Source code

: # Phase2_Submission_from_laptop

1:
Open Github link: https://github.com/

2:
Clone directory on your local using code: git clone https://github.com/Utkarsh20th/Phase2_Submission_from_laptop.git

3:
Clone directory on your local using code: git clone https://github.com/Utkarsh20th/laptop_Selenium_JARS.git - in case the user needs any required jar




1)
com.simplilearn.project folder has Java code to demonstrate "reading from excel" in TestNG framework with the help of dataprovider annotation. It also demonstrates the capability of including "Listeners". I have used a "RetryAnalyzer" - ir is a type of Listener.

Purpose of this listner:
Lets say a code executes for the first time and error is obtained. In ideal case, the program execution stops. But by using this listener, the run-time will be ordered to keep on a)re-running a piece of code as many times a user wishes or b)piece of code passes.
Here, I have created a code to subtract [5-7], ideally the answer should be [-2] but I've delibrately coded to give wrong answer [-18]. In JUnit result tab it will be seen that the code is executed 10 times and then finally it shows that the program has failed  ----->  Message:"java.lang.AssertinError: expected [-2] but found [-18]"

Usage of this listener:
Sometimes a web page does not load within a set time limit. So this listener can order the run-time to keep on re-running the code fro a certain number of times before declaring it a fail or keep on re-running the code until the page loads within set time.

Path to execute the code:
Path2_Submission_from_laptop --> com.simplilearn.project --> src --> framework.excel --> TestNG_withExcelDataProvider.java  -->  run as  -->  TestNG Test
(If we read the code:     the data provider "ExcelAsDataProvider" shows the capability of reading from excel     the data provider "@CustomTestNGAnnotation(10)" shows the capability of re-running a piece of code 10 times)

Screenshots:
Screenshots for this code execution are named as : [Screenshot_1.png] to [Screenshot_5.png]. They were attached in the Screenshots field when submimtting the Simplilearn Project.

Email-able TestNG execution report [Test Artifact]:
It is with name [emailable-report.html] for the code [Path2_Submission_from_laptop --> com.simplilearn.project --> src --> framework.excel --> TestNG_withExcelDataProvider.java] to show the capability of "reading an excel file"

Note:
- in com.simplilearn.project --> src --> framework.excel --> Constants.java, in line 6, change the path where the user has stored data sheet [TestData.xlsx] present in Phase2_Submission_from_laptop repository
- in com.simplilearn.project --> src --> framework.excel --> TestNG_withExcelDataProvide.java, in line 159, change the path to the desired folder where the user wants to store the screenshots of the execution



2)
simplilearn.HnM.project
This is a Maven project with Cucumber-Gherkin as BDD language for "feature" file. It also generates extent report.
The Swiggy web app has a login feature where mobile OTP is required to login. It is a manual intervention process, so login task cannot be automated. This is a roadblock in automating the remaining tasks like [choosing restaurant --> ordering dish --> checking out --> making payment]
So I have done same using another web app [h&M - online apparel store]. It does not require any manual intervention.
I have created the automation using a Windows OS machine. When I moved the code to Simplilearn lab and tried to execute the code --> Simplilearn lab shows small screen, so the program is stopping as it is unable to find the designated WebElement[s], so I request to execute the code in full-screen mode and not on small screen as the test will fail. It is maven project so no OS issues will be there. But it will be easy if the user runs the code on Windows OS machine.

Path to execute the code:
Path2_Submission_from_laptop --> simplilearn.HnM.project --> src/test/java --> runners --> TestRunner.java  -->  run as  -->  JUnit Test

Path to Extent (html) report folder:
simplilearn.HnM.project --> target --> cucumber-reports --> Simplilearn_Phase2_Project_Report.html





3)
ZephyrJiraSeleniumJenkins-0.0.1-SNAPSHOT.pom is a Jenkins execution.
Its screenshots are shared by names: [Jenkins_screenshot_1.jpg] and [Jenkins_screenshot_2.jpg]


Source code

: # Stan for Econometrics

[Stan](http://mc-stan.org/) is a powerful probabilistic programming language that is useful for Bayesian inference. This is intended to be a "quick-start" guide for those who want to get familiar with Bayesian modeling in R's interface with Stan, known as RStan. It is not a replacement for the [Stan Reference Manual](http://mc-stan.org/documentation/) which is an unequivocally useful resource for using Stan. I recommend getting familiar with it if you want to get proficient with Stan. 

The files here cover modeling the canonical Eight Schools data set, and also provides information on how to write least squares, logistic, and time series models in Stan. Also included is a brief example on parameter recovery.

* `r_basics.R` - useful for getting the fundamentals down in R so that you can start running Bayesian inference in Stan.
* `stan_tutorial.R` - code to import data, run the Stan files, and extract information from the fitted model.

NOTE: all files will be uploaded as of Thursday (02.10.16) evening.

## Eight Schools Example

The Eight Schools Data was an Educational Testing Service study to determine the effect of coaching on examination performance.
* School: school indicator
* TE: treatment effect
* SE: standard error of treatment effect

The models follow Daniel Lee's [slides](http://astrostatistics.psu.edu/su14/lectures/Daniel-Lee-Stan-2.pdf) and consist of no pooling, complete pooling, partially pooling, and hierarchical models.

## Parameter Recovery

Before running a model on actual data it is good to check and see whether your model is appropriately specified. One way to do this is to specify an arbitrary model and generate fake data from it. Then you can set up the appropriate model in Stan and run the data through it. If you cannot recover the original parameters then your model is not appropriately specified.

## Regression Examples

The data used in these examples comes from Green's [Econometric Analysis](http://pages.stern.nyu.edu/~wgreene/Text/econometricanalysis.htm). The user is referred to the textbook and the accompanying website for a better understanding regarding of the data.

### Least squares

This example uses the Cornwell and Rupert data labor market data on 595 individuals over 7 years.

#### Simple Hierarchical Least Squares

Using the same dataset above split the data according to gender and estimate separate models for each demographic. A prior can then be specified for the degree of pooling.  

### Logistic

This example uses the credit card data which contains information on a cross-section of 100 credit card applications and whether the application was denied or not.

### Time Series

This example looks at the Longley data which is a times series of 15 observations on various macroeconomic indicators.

···

• _WHAT THIS TASK INVOLVES_
Only the lines from the one with "This example uses the credit" through the end of the data should be printed, each exactly as it appears.

• _WRITTEN SOLUTION_
This example uses the credit card data which contains information on a cross-section of 100 credit card applications and whether the application was denied or not.

### Time Series

This example looks at the Longley data which is a times series of 15 observations on various macroeconomic indicators.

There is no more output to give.